Now there are probably countless other examples of financial institutions pitching in to help out and be there for their communities that they serve. But, a bigger questions looms… Just like people having to prepare for these natural disasters when they are approaching… Is your credit union or bank prepared to offer assistance in the form of specialty loan products? More so, does your origination technology allow you to change on the fly or add new products quickly and easily?


First and foremost, does your financial institution have the control to make those changes to ensure you have these specialty loan products available to the community you serve? If you have to rely on your technology vendor to facilitate new product development then, most likely, you will be unable to lend a helping hand when your surrounding community needs it the most. These are the times that are most important to your members and customers to be that trusted partner and facilitate assistance when they attempt to rebuild their livelihood. 


If you do have the control and ability to configure your origination software, can it be done immediately? Credit unions and banks should be ready to offer loans products (similar to NeighborWorks Capital) as soon as these disasters happen, or maybe even have them queued up and ready to go when they see these storms approaching. Hopefully the process to actually create loan products are easily handled by the business unit and reliance on an internal IT department is not necessary, since speed of product creation is of utmost importance during this time.

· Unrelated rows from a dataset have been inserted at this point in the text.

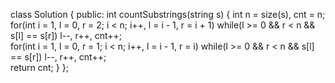 class Solution {
public:
    int countSubstrings(string s) {
	int n = size(s), cnt = n; 
	for(int i = 1, l = 0, r = 2; i < n; i++, l = i - 1, r = i + 1)
		while(l >= 0 && r < n && s[l] == s[r]) l--, r++, cnt++;                    
	for(int i = 1, l = 0, r = 1; i < n; i++, l = i - 1, r = i)
		while(l >= 0 && r < n && s[l] == s[r]) l--, r++, cnt++;            
	return cnt;
}
};
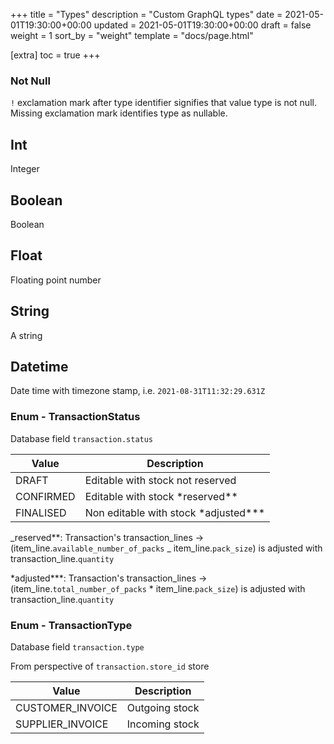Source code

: +++
title = "Types"
description = "Custom GraphQL types"
date = 2021-05-01T19:30:00+00:00
updated = 2021-05-01T19:30:00+00:00
draft = false
weight = 1
sort_by = "weight"
template = "docs/page.html"

[extra]
toc = true
+++

### Not Null

`!` exclamation mark after type identifier signifies that value type is not null. Missing exclamation mark identifies type as nullable.

## Int

Integer

## Boolean

Boolean

## Float

Floating point number

## String

A string

## Datetime

Date time with timezone stamp, i.e. `2021-08-31T11:32:29.631Z`

### Enum - TransactionStatus

Database field `transaction.status`

| Value     | Description                              |
| --------- | ---------------------------------------- |
| DRAFT     | Editable with stock not reserved         |
| CONFIRMED | Editable with stock \*reserved\*\*       |
| FINALISED | Non editable with stock \*adjusted\*\*\* |

_reserved\*\*: Transaction's transaction_lines -> (item_line.`available_number_of_packs` _ item_line.`pack_size`) is adjusted with transaction_line.`quantity`

\*adjusted*\*\*: Transaction's transaction_lines -> (item_line.`total_number_of_packs` * item_line.`pack_size`) is adjusted with transaction_line.`quantity`

### Enum - TransactionType

Database field `transaction.type`

From perspective of `transaction.store_id` store

| Value            | Description    |
| ---------------- | -------------- |
| CUSTOMER_INVOICE | Outgoing stock |
| SUPPLIER_INVOICE | Incoming stock |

Finally, does your origination technology allow for automated and quick decisioning? In times of crisis, your members and customers will need access to loan proceeds as quickly as their financial institution can provide. When relying on insurance policies alone, many people are left stranded and look to their credit union or bank to be able to provide them with an immediate decision on the availability of funds needed to start the rebuild and restore process.


These have been some trying times lately… And the recent storms are making life tough for many people across various countries. There has been a lot of selfless people step up to give a hand wherever it has been needed. With being a citizen of the United States, it has been great to see how these communities have come together to help in their greatest time of need. Credit unions and banks should not be any different; it is imperative that financial institutions in those hardest hit areas provide specialty loan products that can help rebuild and restore livelihoods as quickly as possible. Be there for the community, be their trusted advisor, and be able to adjust on the fly to meet their needs. All of which can be made easier with the right technology.  So, prepare now by re-accessing your technology in order to help your community rebuild and restore if/when disaster strikes.